Nagel’s persistence pays off with SailGP role
Emily Nagel’s plans of being involved in the new SailGP global series seemed dead in the water after her initial attempts to do so failed.
However, rather than give up hope, the Bermuda sailor volunteered her services as a performance data analyst for the series-opening regatta in Sydney, Australia, and dug deep into her own pockets to cover travel and accommodation expenses.
Her determination and sacrifice ultimately paid off as the Great Britain SailGP Team offered her an opportunity to serve the team in the same capacity, which she grasped with both hands.
“I knew I wanted to get involved with SailGP from the moment it was announced, but unfortunately I originally didn’t have much success getting into any of the teams,” she said. “All the shore teams are very small and were only looking for those who were highly experienced boatbuilders/riggers who would physically be working on the boat.
“At the end of the Volvo Ocean Race, I had started to get into performance data analysis, working for free for a few small teams in offshore sailing.
“In the lead-up to the Sydney SailGP event, I got in touch with the central SailGP service and the technical manager and arranged to intern for free with them in Sydney. I arranged my own flights and accommodation, flew to the other side of the planet and spent two weeks trying to be as useful as possible and learning what exactly the teams needed from a data analyst.
“At the end of the Sydney event, I was offered a role as performance data analyst by Chris Draper and the SailGP GBR team. I was with the team in San Francisco and New York, and will be with them for the rest of the season.
“The role involves working as both the performance data analyst and helping out shoreside getting the boat ready every day, and giving the boatbuilders a hand when things go wrong.
“There is an incredible amount of data that comes off the boat.
“The boats are constantly evolving. Every day there are adjustments made to the coding data inside them. My job is to tell the guys how to get the most out of the boat.”
Draper, an Olympic medal-winner, 49er world champion and veteran of two America’s Cups, is the team’s manager, while former 49er world champion Dylan Fletcher is the helmsman.

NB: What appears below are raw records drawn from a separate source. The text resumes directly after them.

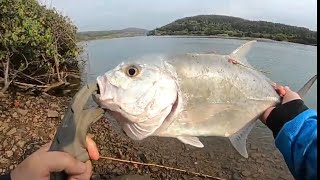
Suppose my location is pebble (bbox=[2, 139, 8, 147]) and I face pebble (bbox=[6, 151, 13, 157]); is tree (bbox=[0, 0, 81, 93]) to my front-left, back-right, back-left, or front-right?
back-left

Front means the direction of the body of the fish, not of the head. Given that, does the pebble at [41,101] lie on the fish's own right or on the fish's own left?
on the fish's own right

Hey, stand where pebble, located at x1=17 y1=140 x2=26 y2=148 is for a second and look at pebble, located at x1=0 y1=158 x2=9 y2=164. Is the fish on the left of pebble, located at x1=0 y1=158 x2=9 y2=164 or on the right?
left

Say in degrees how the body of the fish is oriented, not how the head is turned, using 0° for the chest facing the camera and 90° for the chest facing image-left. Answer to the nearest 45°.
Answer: approximately 90°

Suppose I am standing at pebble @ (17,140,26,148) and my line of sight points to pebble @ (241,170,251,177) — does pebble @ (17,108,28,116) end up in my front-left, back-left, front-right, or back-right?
back-left
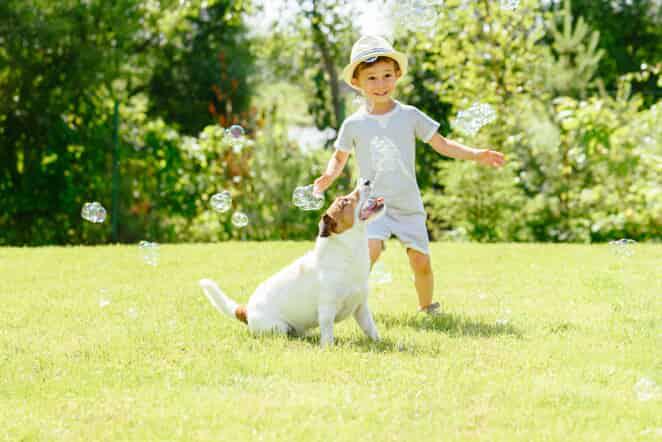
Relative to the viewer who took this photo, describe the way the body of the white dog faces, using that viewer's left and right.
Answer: facing to the right of the viewer

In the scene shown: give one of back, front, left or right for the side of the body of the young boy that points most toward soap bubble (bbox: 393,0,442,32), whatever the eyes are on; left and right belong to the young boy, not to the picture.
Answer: back

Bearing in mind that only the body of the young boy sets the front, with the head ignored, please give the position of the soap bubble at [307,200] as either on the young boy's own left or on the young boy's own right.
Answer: on the young boy's own right

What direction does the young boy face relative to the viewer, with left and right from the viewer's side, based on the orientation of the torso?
facing the viewer

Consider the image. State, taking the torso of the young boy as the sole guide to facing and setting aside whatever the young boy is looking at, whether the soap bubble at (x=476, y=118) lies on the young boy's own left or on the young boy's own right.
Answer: on the young boy's own left

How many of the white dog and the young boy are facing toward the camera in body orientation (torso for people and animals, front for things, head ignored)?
1

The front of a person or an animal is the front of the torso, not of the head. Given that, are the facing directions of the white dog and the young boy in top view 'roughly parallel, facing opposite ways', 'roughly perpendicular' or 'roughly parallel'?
roughly perpendicular

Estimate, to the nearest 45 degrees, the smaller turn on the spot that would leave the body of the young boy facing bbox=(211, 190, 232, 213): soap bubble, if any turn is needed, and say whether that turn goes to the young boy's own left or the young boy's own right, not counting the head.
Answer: approximately 135° to the young boy's own right
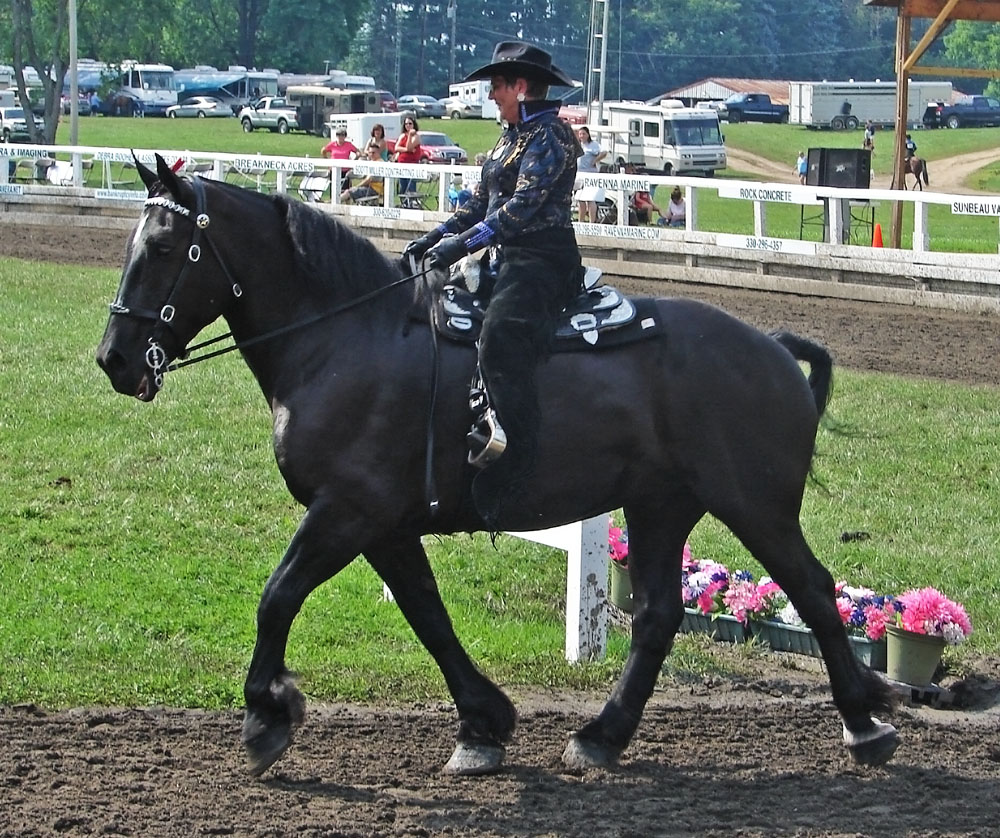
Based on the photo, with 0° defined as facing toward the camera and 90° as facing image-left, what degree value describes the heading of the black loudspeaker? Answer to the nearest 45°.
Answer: approximately 0°

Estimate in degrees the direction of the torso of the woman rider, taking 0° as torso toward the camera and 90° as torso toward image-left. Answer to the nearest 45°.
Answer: approximately 90°

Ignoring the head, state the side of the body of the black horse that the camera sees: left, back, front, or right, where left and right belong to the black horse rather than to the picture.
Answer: left

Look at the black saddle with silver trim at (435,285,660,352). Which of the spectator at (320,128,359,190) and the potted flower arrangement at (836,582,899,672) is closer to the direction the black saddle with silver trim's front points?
the spectator

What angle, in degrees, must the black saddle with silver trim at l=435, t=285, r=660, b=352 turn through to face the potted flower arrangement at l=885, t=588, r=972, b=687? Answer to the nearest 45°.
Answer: approximately 135° to its right

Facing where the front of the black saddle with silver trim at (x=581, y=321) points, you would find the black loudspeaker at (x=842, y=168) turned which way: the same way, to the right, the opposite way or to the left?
to the left

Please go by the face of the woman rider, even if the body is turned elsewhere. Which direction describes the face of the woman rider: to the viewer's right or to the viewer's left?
to the viewer's left

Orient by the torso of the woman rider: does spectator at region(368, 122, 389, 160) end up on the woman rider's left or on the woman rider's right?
on the woman rider's right

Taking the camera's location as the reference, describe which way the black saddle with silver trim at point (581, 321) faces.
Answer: facing to the left of the viewer

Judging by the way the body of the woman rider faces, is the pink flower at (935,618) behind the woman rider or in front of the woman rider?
behind

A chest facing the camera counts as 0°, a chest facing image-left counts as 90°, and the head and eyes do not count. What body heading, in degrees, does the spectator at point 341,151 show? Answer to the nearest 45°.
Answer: approximately 0°

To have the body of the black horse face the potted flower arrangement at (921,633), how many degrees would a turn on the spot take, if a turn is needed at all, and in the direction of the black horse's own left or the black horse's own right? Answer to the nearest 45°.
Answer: approximately 135° to the black horse's own right

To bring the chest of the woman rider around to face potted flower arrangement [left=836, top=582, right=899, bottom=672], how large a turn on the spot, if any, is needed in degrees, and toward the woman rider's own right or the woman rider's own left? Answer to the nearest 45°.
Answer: approximately 135° to the woman rider's own right

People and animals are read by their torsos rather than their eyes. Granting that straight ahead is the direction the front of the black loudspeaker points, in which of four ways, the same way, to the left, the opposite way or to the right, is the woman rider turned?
to the right
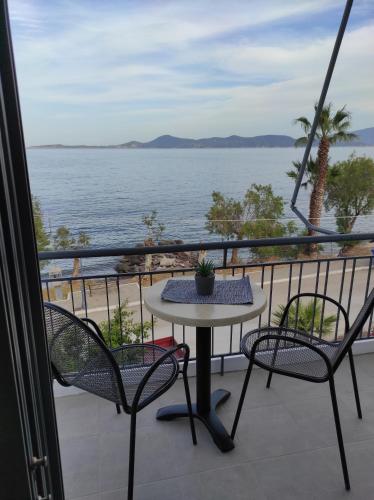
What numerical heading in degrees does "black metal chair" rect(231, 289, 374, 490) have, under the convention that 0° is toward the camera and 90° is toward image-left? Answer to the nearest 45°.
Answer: approximately 135°

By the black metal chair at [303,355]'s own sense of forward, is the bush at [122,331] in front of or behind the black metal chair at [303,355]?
in front

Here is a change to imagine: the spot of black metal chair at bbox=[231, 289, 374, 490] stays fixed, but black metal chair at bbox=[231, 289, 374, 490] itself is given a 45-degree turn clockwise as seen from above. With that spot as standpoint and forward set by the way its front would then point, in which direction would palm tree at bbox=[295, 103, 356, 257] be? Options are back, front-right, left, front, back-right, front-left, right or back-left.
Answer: front

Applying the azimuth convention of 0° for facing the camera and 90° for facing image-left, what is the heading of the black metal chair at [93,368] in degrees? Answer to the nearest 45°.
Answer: approximately 225°

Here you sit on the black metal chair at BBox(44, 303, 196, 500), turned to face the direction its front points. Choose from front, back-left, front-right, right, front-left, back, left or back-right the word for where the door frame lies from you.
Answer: back-right

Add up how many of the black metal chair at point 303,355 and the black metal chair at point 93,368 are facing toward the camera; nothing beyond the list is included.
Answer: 0

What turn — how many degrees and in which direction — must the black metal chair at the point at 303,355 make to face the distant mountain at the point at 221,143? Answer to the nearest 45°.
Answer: approximately 45° to its right

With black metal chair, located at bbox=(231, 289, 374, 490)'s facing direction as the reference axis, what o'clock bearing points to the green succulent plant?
The green succulent plant is roughly at 11 o'clock from the black metal chair.
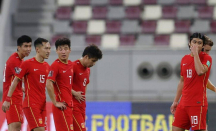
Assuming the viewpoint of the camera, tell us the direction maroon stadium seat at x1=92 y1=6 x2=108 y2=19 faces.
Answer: facing the viewer

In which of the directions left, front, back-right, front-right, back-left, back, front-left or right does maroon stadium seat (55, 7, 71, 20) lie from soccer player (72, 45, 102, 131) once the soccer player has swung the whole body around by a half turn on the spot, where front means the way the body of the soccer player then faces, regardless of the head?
front-right

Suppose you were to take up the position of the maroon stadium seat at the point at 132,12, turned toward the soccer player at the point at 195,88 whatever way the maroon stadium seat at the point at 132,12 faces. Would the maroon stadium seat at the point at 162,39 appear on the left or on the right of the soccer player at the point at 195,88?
left

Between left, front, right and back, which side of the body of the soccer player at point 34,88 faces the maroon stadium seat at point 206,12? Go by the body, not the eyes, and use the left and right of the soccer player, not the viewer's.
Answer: left

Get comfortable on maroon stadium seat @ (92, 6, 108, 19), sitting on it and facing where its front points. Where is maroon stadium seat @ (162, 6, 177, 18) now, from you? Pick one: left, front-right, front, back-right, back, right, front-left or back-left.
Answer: left

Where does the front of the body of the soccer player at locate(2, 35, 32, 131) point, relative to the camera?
to the viewer's right

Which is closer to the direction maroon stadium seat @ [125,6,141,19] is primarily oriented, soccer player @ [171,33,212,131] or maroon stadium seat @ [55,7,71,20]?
the soccer player

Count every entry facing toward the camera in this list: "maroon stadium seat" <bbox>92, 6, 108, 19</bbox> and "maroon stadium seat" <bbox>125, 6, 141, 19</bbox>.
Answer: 2
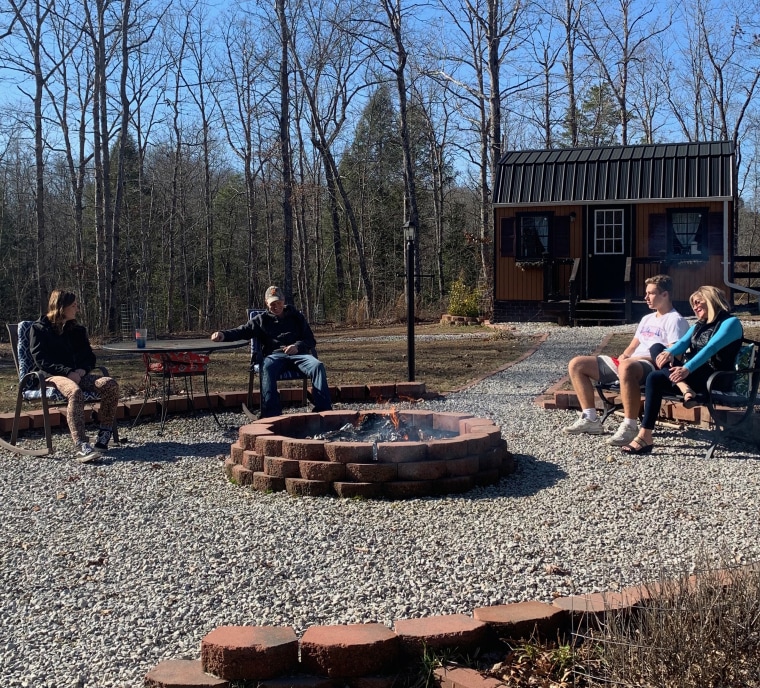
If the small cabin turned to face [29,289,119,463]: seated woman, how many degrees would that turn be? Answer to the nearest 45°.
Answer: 0° — it already faces them

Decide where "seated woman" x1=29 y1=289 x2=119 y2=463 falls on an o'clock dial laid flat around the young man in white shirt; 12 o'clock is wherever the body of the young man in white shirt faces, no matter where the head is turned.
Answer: The seated woman is roughly at 1 o'clock from the young man in white shirt.

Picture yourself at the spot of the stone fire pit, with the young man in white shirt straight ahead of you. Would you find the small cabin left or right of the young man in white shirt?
left

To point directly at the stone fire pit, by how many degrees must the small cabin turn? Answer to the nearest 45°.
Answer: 0° — it already faces it

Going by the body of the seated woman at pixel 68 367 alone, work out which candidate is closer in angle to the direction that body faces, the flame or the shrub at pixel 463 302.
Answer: the flame

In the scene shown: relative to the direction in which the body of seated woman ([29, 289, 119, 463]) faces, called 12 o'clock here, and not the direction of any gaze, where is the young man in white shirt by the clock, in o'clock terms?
The young man in white shirt is roughly at 11 o'clock from the seated woman.

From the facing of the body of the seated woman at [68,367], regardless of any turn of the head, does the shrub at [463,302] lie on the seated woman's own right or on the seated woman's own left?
on the seated woman's own left

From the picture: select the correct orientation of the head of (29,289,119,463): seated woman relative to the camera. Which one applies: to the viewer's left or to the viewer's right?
to the viewer's right

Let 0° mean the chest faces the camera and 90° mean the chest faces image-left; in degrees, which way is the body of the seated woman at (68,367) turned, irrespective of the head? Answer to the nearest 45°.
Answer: approximately 315°

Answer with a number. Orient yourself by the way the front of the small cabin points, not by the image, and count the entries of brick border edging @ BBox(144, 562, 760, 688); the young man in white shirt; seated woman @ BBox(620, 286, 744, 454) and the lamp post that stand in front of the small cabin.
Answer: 4

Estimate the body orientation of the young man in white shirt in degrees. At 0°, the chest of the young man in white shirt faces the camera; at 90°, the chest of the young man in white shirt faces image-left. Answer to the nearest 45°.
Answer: approximately 45°

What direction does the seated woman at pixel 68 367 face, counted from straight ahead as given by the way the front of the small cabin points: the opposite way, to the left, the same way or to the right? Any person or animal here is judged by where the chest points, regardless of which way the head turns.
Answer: to the left

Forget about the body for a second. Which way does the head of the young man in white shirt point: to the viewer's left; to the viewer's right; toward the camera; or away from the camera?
to the viewer's left

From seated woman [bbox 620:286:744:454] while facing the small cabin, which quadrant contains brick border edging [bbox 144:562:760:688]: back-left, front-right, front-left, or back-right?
back-left

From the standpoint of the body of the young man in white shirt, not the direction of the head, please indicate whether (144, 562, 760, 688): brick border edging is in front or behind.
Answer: in front
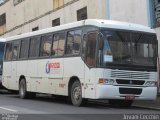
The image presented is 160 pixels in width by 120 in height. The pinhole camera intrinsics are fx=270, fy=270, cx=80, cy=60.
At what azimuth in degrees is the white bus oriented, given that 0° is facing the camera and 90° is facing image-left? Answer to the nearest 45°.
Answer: approximately 315°

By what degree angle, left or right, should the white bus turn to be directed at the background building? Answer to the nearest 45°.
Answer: approximately 135° to its left
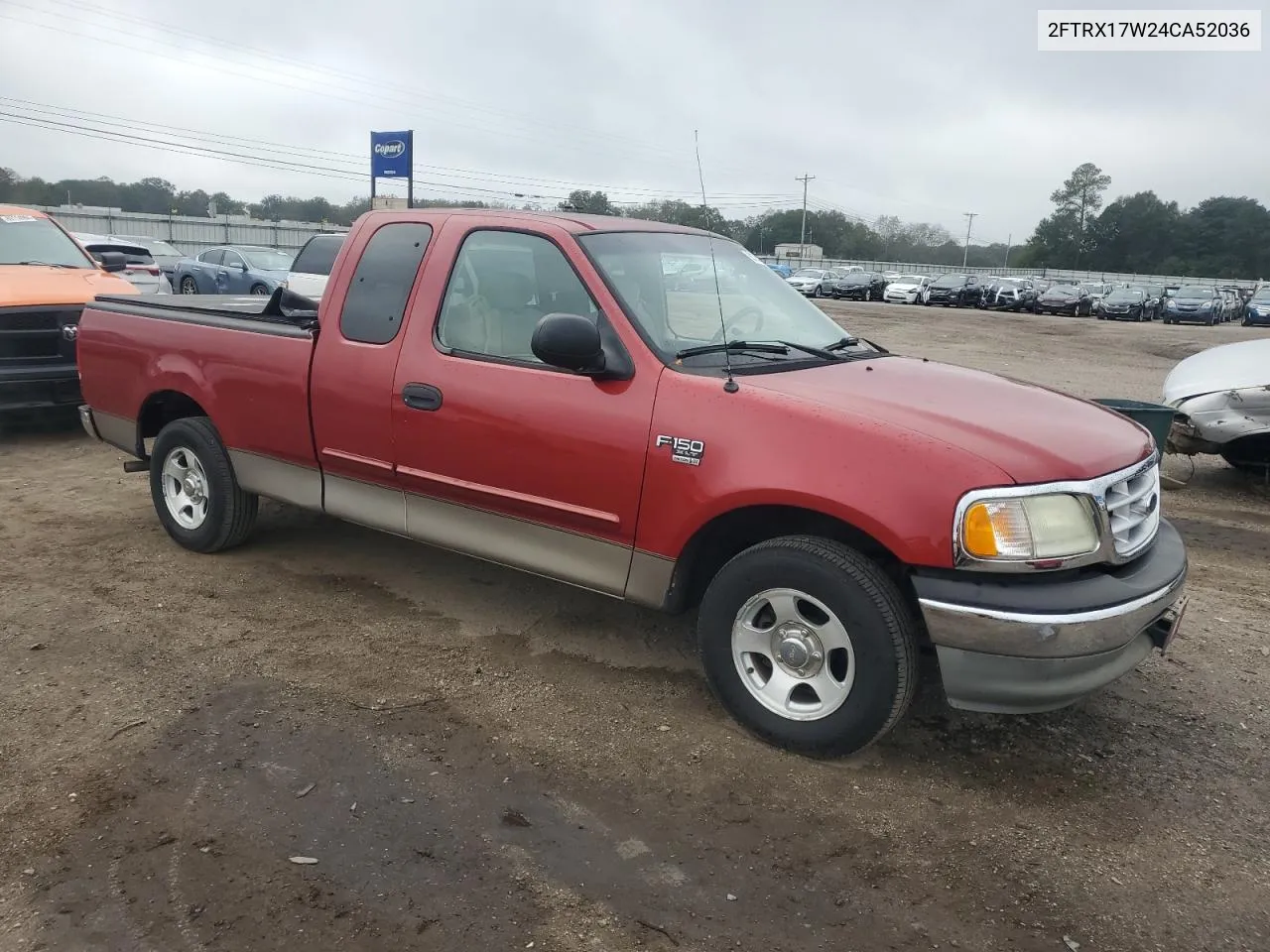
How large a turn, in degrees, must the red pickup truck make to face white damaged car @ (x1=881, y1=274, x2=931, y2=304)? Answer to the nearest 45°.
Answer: approximately 135° to its left

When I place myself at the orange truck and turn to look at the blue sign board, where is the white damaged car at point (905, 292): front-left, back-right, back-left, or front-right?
front-right

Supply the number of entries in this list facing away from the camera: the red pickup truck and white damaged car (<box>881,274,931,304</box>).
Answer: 0

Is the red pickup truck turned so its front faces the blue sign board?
no

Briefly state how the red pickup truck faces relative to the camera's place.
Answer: facing the viewer and to the right of the viewer

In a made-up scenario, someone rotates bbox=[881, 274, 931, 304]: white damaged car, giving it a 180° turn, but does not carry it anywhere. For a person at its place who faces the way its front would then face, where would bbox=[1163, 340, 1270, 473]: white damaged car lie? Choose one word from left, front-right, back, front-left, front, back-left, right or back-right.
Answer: back-right

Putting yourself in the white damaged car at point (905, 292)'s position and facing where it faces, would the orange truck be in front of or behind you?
in front

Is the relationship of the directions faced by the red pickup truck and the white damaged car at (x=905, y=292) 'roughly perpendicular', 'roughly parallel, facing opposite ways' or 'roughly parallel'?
roughly perpendicular

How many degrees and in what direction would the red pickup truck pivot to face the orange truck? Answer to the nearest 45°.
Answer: approximately 180°

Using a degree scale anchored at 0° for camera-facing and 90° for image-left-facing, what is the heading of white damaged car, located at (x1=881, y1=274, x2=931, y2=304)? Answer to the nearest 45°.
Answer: approximately 45°
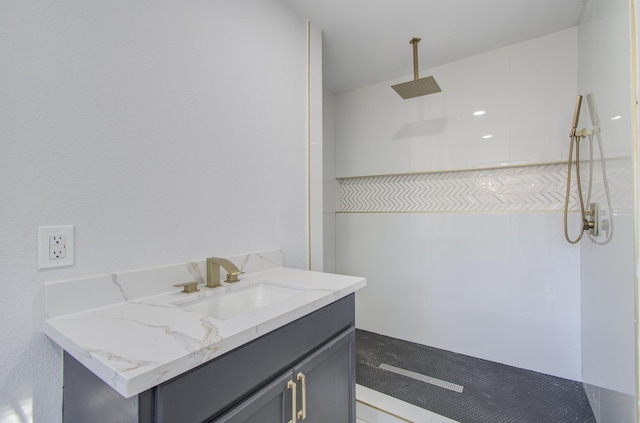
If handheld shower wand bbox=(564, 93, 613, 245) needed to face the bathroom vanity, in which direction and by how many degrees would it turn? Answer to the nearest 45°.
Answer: approximately 45° to its left

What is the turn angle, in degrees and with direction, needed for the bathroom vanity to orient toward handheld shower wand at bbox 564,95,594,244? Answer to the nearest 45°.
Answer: approximately 45° to its left

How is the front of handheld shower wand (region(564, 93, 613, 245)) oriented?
to the viewer's left

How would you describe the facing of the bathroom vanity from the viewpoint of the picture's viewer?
facing the viewer and to the right of the viewer

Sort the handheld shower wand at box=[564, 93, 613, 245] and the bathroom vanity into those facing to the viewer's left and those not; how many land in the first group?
1

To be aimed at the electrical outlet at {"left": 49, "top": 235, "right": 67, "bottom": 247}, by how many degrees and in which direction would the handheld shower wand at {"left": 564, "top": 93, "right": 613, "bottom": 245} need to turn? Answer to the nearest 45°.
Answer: approximately 45° to its left

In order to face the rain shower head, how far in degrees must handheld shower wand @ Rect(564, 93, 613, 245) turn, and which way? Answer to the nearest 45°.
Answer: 0° — it already faces it

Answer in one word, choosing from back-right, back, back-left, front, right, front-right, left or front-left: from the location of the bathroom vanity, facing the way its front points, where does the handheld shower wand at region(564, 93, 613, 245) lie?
front-left

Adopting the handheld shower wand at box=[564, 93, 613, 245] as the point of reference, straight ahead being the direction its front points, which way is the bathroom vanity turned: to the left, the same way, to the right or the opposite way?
the opposite way

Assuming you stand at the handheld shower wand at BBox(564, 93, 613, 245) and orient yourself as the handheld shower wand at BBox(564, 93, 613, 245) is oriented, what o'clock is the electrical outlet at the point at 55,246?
The electrical outlet is roughly at 10 o'clock from the handheld shower wand.

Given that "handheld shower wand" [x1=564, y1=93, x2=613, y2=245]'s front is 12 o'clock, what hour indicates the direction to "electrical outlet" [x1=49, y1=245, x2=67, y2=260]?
The electrical outlet is roughly at 10 o'clock from the handheld shower wand.
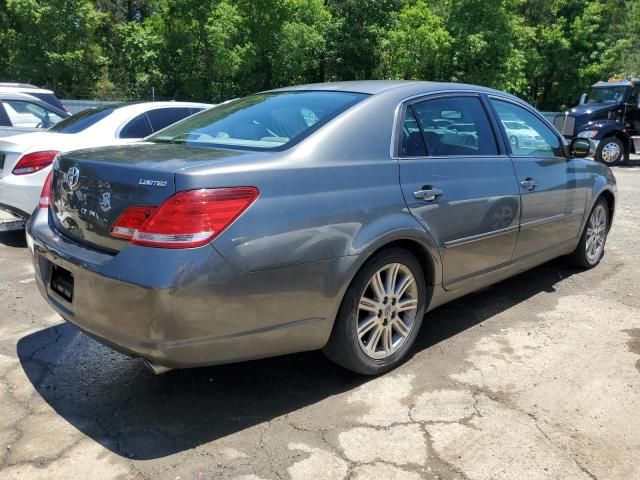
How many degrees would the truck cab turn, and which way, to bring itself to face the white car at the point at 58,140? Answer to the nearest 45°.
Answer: approximately 45° to its left

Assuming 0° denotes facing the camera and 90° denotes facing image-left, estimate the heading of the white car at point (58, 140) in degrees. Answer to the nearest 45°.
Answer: approximately 225°

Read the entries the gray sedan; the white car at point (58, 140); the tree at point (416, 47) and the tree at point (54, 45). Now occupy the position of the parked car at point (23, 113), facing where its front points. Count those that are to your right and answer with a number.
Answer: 2

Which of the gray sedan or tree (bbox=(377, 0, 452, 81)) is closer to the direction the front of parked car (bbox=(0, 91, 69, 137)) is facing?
the tree

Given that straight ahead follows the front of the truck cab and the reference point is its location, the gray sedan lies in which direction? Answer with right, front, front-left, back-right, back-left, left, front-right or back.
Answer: front-left

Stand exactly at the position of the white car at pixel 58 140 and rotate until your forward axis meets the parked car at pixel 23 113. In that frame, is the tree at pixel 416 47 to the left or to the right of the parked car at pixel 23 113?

“I love working with the GBR team; it is a great bunch of guys,” Nagel added.
Great Britain are third in the series standings, four points adrift of leaders Australia, and will host the next regatta in Cowes from August 10 to 11.
“I look forward to the next event in Cowes where hopefully they will push hard on home waters,” Nagel said.
The series is contested in the same high-performance 50-foot foiling catamarans used in the 35th America’s Cup hosted by Bermuda and which have since been upgraded and rebranded as the GP50.
“The GP50s are hands down the most technologically advanced boats on the water right now,” Nagel added. “The amount of time spent on the design and technology behind the boats is jaw-dropping.
“The shell of the boat is the same as when they raced in the America’s Cup in Bermuda, but all the foils and control systems have had a major upgrade taking these boats to a new level.”